Segment Start: Source document

Dartmouth Events

Livestream: https://go.d-h.org/global1video

Epithelial cancer diagnosis often relies on low resolution visualization of tissue followed by biopsy and examination of thin tissue sections under a microscope. Our goal is to change this paradigm by bringing the microscope to the patient and acquiring images non-invasively that exploit endogenous optical contrast and yield morphological AND functional information. Two-photon microscopy is well-suited for this purpose, as it provides in a non-destructive way, micron scale resolution three-dimensional tissue images, over depths that are relevant for the detection of epithelial cancers. These images can be analyzed to extract quantitative information related to metabolic and mitochondrial function with high sensitivity to changes that are considered cancer hallmarks.

I will present how the spatial heterogeneity of such metrics can be exploited in combination with morphological tissue characteristics extracted from the same images to yield highly accurate classification of human cervical pre-cancers and skin cancer lesions. The same imaging modality can be used to provide quantitative details on the three-dimensional organization and cross-linking of collagen fibers, which are key components of the extracellular microenvironment known to play an important role, especially in metastases. I will highlight how such features can serve to identify peritoneal metastatic lesions from patient samples with primary ovarian and pancreatic cancers. Ultimately, the development and deployment of microendoscopes with such imaging capabilities have the potential to change the paradigm of cancer detection. Importantly, they will enable dynamic assessments of cell-cell and cell-matrix interactions in living patients to improve monitoring and identify novel or more targeted therapeutic targets.

Segment End: Source document
Segment Start: Extracted records

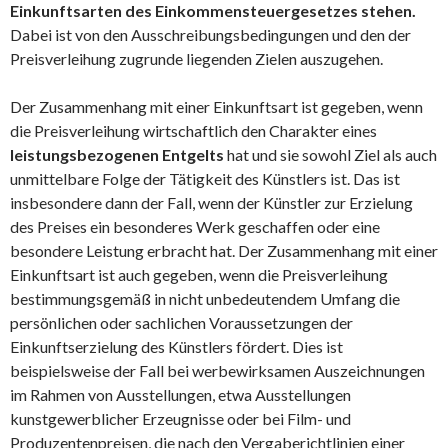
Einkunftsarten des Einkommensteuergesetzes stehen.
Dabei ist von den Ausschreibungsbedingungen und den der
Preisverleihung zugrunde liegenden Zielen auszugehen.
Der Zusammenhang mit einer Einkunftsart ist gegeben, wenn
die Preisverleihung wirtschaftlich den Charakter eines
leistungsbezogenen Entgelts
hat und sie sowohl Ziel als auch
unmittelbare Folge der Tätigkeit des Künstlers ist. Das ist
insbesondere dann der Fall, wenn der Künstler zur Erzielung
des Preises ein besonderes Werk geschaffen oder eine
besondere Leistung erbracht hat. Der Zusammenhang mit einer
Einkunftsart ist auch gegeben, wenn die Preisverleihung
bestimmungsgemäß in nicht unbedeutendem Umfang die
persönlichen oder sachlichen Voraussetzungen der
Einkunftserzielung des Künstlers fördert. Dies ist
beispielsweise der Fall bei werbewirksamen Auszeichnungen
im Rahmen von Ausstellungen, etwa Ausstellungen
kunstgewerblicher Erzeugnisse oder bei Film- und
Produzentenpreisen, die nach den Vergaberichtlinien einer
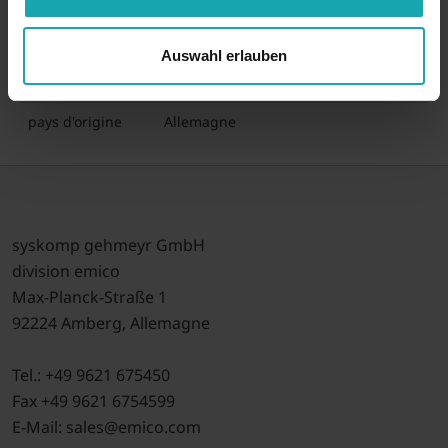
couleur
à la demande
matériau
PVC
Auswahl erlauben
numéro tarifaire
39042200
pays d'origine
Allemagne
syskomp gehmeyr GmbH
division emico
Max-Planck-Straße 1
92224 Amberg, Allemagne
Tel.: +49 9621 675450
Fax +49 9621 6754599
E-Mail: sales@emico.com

Segment End: Extracted records
Segment Start: Extracted records

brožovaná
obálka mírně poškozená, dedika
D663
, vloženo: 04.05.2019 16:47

Segment End: Extracted records
Segment Start: Extracted records

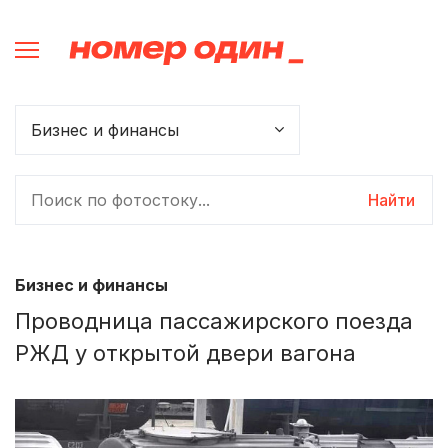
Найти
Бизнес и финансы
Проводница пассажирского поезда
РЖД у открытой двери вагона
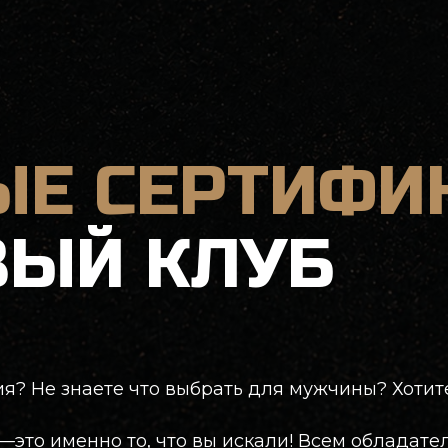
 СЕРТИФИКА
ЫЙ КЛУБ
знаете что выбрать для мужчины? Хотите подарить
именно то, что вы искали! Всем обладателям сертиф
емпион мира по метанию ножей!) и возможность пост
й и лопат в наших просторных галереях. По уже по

Segment End: Extracted records

### Tasks and exercises
• 1. According to the two-photon microscopy abstract, why is two-photon microscopy well-suited to bringing the microscope to the patient for epithelial cancer diagnosis?
• 2. Reproduce the passage of the two-photon microscopy abstract starting at "Dartmouth Events" and ending at "considered cancer hallmarks.".

### Answers to each task
• 1. It provides non-destructive, micron-scale resolution three-dimensional tissue images over depths that are relevant for detecting epithelial cancers. These images can also be analyzed to extract quantitative information on metabolic and mitochondrial function that is highly sensitive to changes considered cancer hallmarks.

• 2.
Dartmouth Events

Livestream: https://go.d-h.org/global1video

Epithelial cancer diagnosis often relies on low resolution visualization of tissue followed by biopsy and examination of thin tissue sections under a microscope. Our goal is to change this paradigm by bringing the microscope to the patient and acquiring images non-invasively that exploit endogenous optical contrast and yield morphological AND functional information. Two-photon microscopy is well-suited for this purpose, as it provides in a non-destructive way, micron scale resolution three-dimensional tissue images, over depths that are relevant for the detection of epithelial cancers. These images can be analyzed to extract quantitative information related to metabolic and mitochondrial function with high sensitivity to changes that are considered cancer hallmarks.